* About this exercise *
Collect every line of the records below that contains the word "where", and copy each one out in full. Case counts, so only exact matches qualify.

* Data for review *
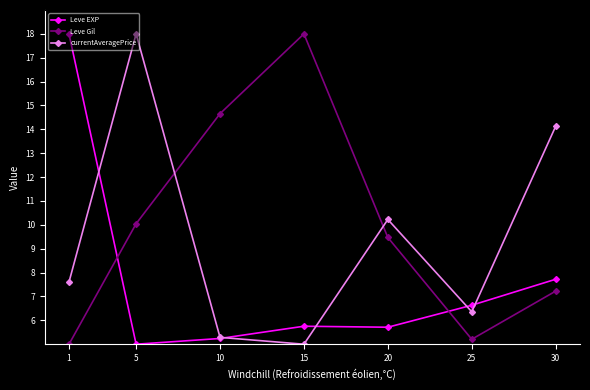

The Leve EXP series shows 8.9 at 10. True or false?

False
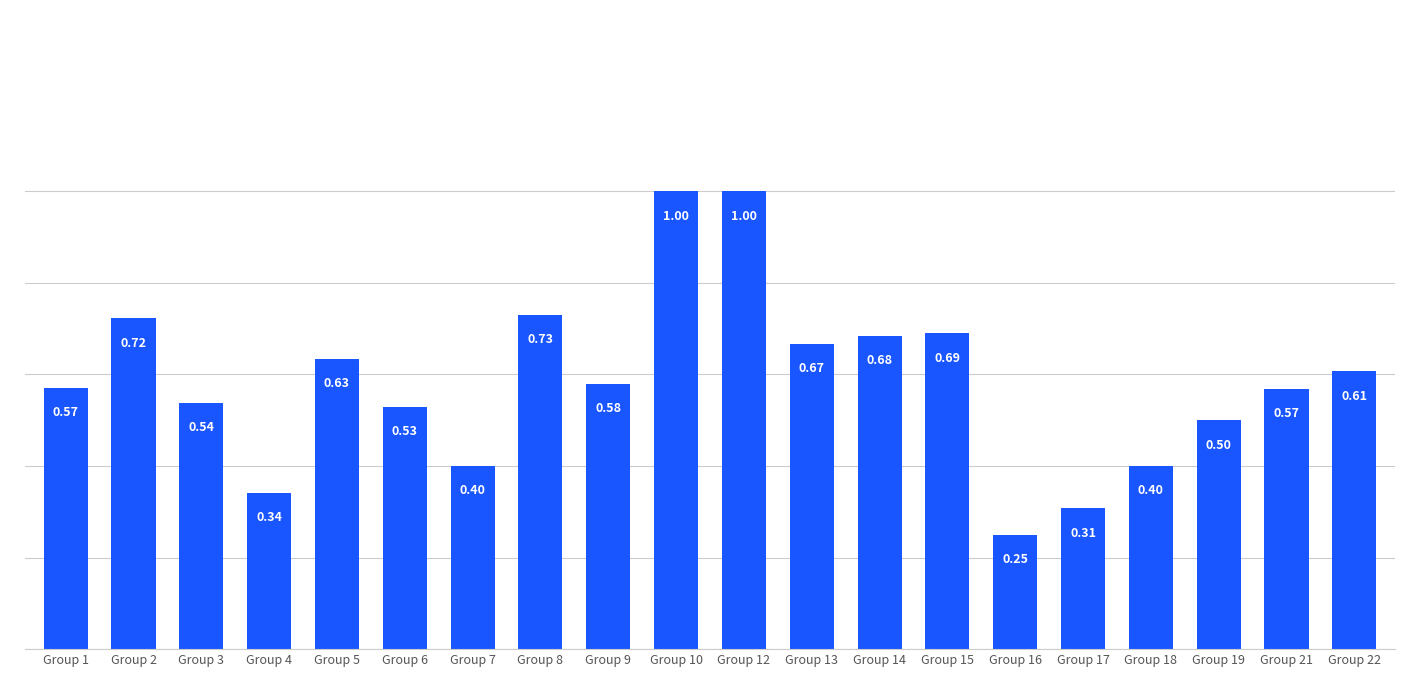

Which label corresponds to the smallest value in the chart?

Group 16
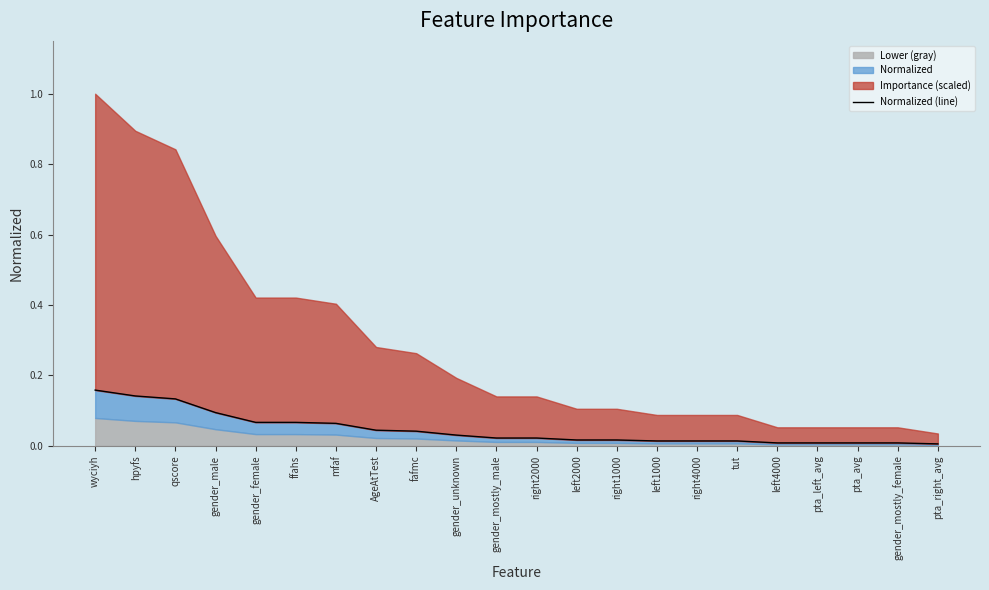

What is the label of the 2nd point from the left?

hpyfs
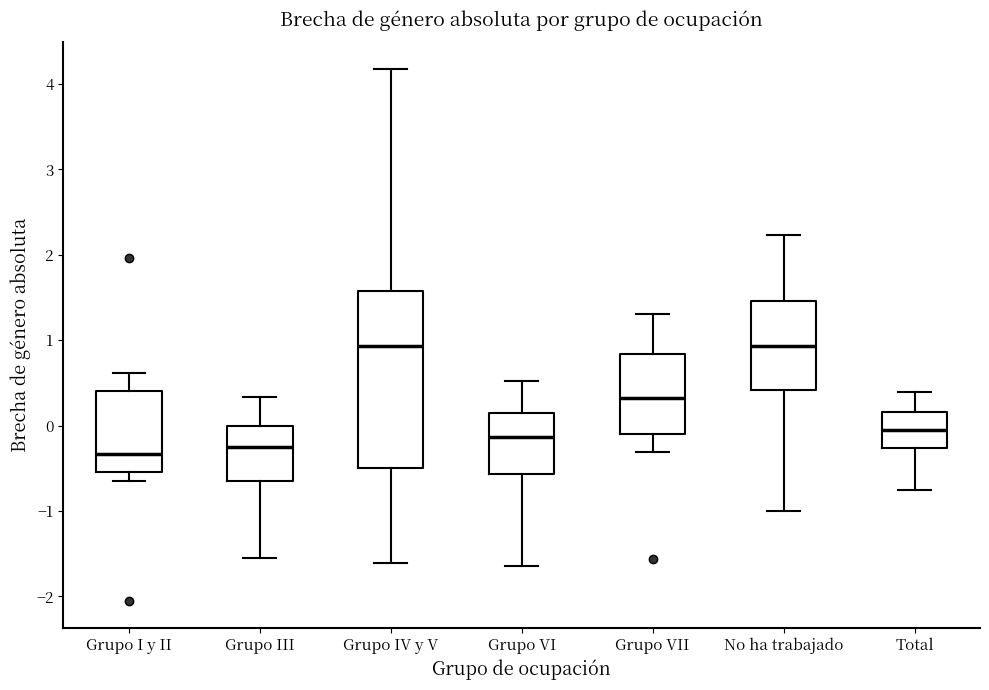

Reading left to right, transcribe this box plot: for each box, give where its median line is, the range the box spans, and where its two whiskers end, as read against the y-axis. The values are not printed on the chart, so give them approximately, as read against the axis.

Grupo I y II: median -0.3, box -0.5 to 0.4, whiskers -0.6 to 0.6
Grupo III: median -0.2, box -0.6 to 0.0, whiskers -1.5 to 0.3
Grupo IV y V: median 0.9, box -0.5 to 1.6, whiskers -1.6 to 4.2
Grupo VI: median -0.1, box -0.6 to 0.2, whiskers -1.6 to 0.5
Grupo VII: median 0.3, box -0.1 to 0.8, whiskers -0.3 to 1.3
No ha trabajado: median 0.9, box 0.4 to 1.5, whiskers -1.0 to 2.2
Total: median 0.0, box -0.3 to 0.2, whiskers -0.8 to 0.4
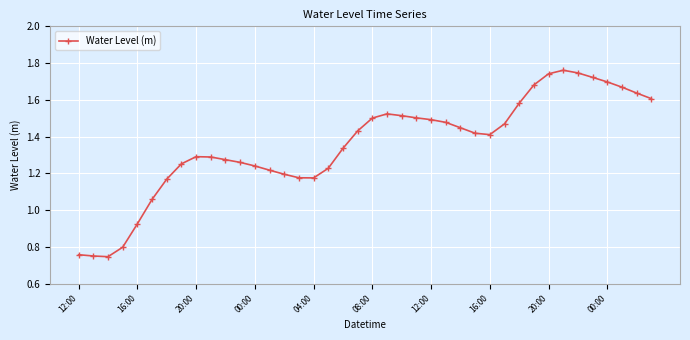

Does the chart display data point markers on the line(s)?

Yes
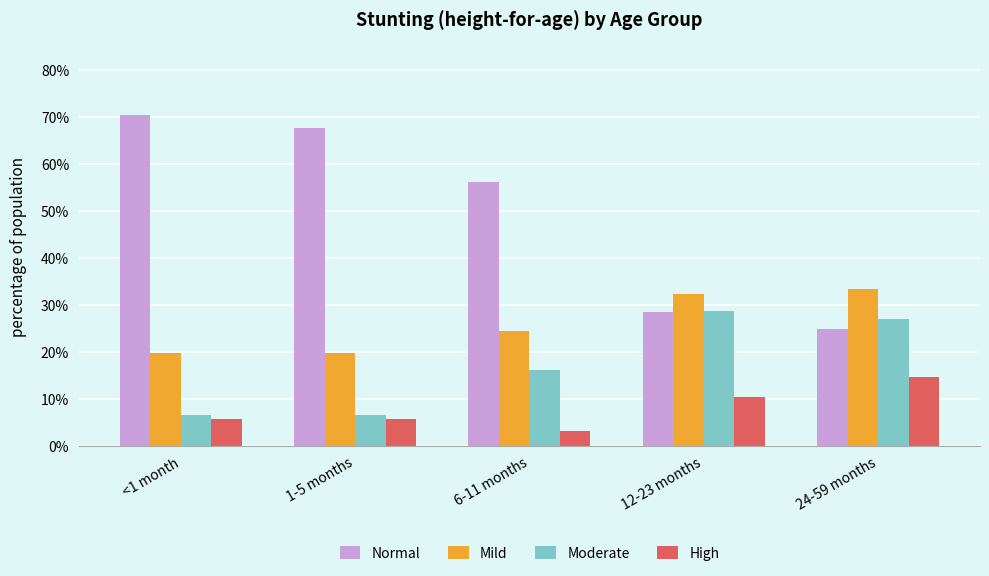

Reading left to right, transcribe all the data shown in this chart.

Normal: <1 month=0.7	1-5 months=0.7	6-11 months=0.6	12-23 months=0.3	24-59 months=0.2
Mild: <1 month=0.2	1-5 months=0.2	6-11 months=0.2	12-23 months=0.3	24-59 months=0.3
Moderate: <1 month=0.1	1-5 months=0.1	6-11 months=0.2	12-23 months=0.3	24-59 months=0.3
High: <1 month=0.1	1-5 months=0.1	6-11 months=0.0	12-23 months=0.1	24-59 months=0.1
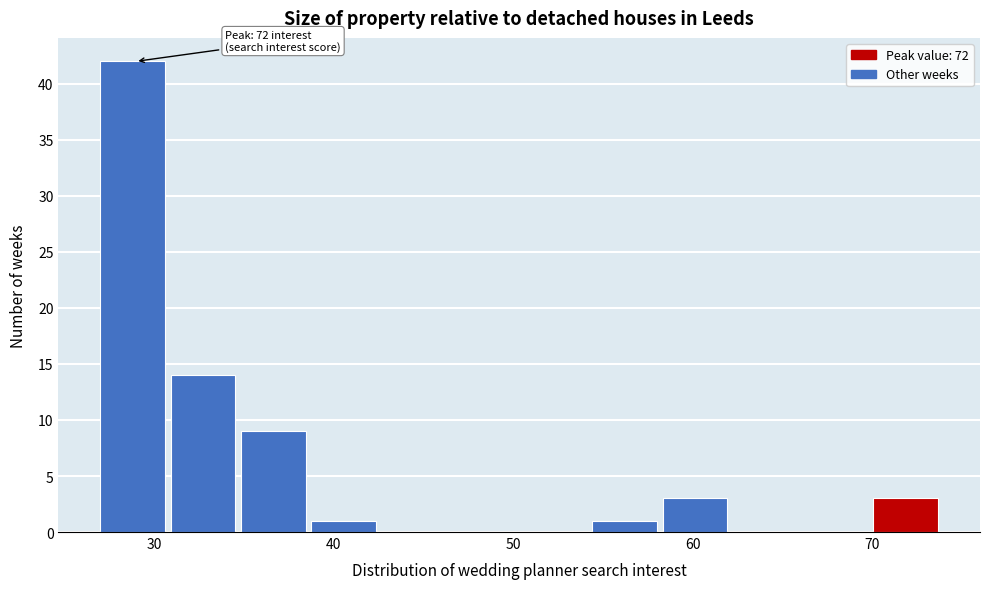

Read against the x-axis, roughly where is the centre of the tallest bar?

29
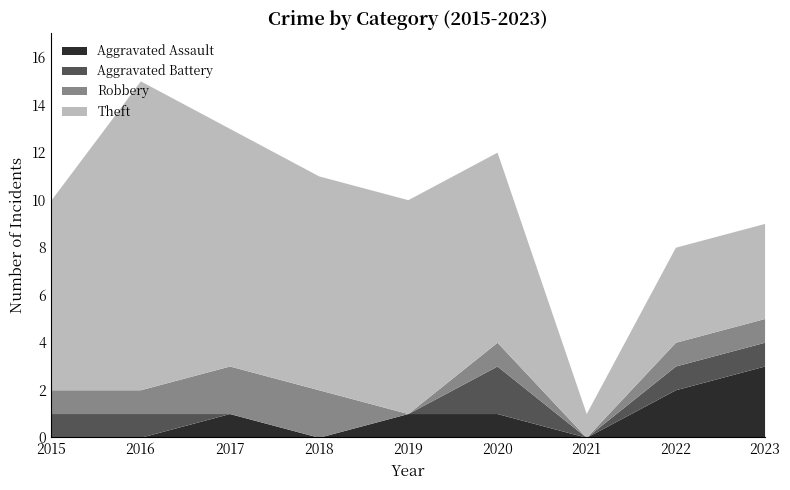

Which has a higher value, 2018 or 2016?

2018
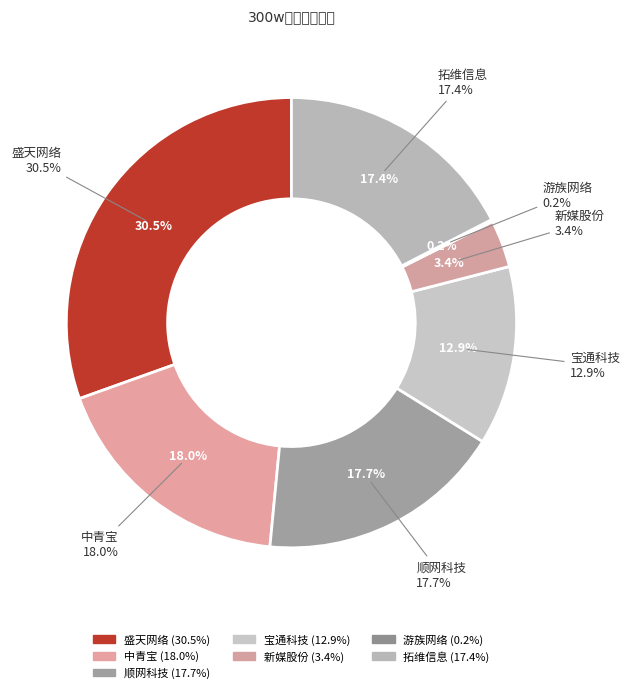

Combined, what portion of the pie is 拓维信息 and 宝通科技?

30.3%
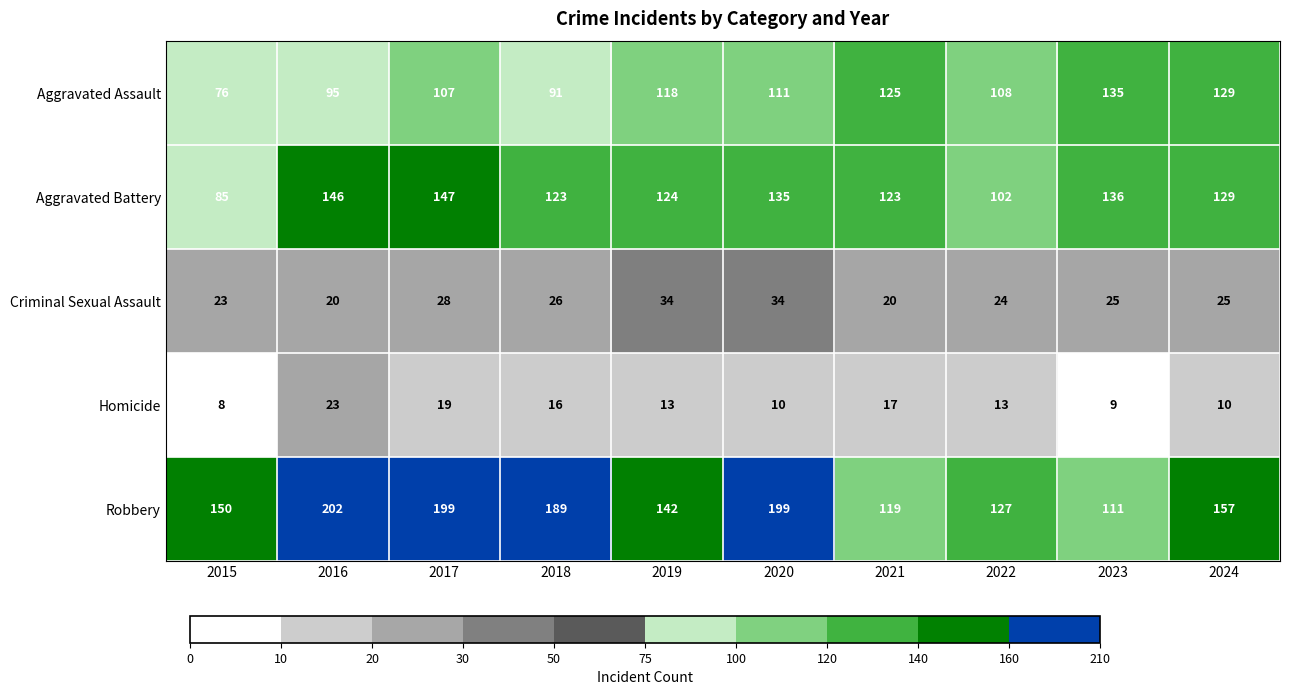

List the series in order of their peak value, highest first.

Robbery, Aggravated Battery, Aggravated Assault, Criminal Sexual Assault, Homicide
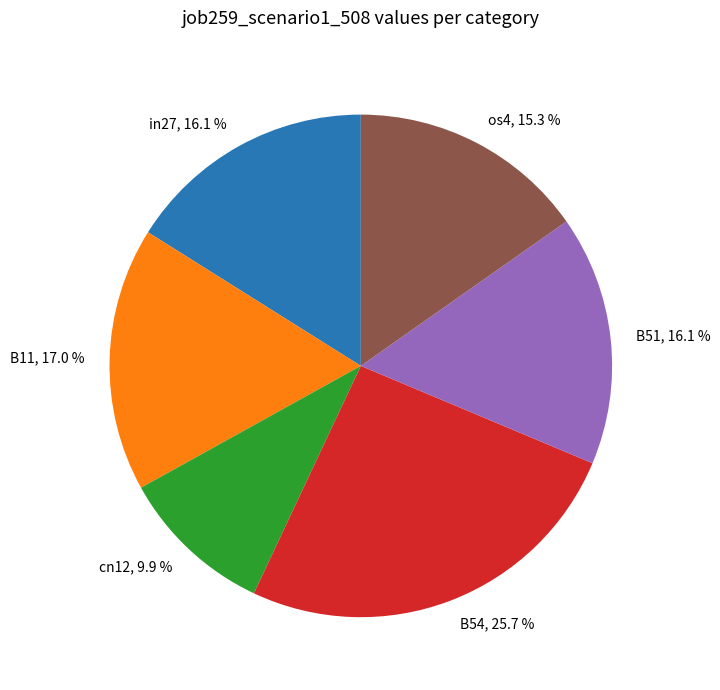

What percentage is the in27 slice, to the nearest percent?

16%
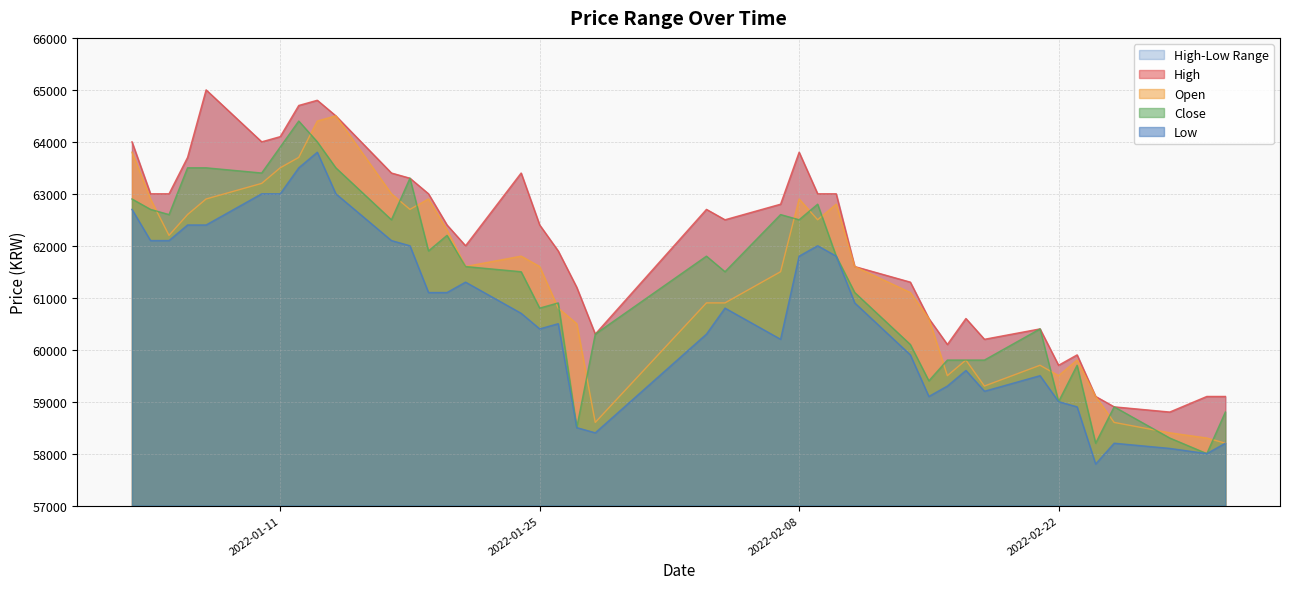

What is the highest value of the Close series?

64400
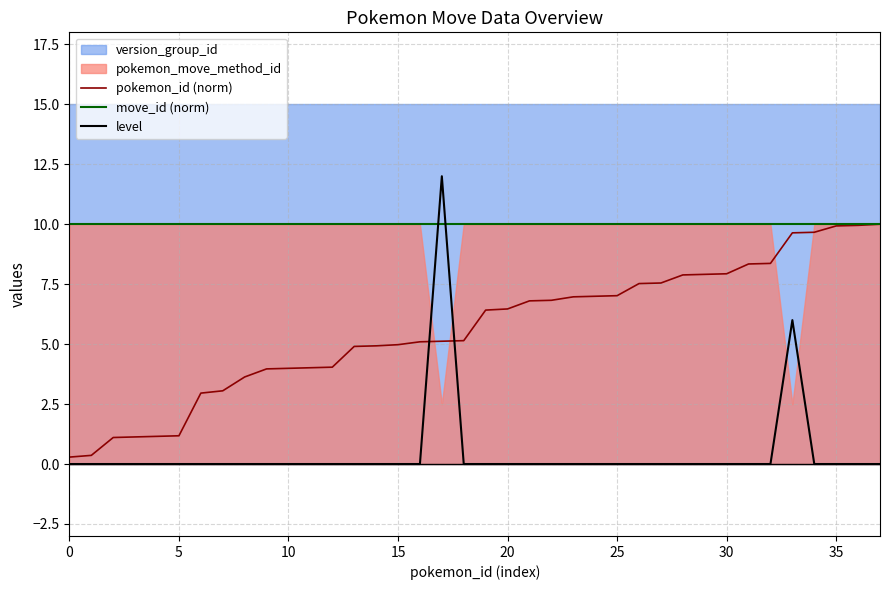

Which series has the widest spread of values?

level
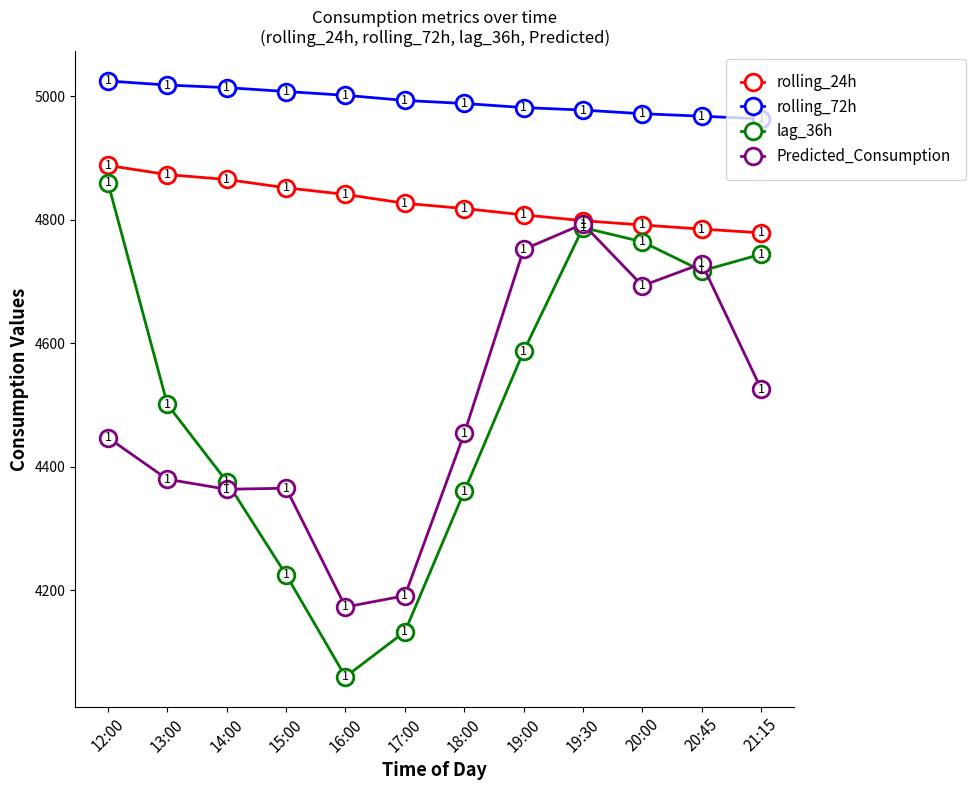

What position from the right is 21:15?

1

* Completed task *
Reading left to right, transcribe this box plot: for each box, give where its median line is, the range the box spans, and where its two whiskers end, as read against the y-axis. The values are not printed on the chart, so give them approximately, as read against the axis.
Read against the x-axis, roughly where is the centre of the tallest bar?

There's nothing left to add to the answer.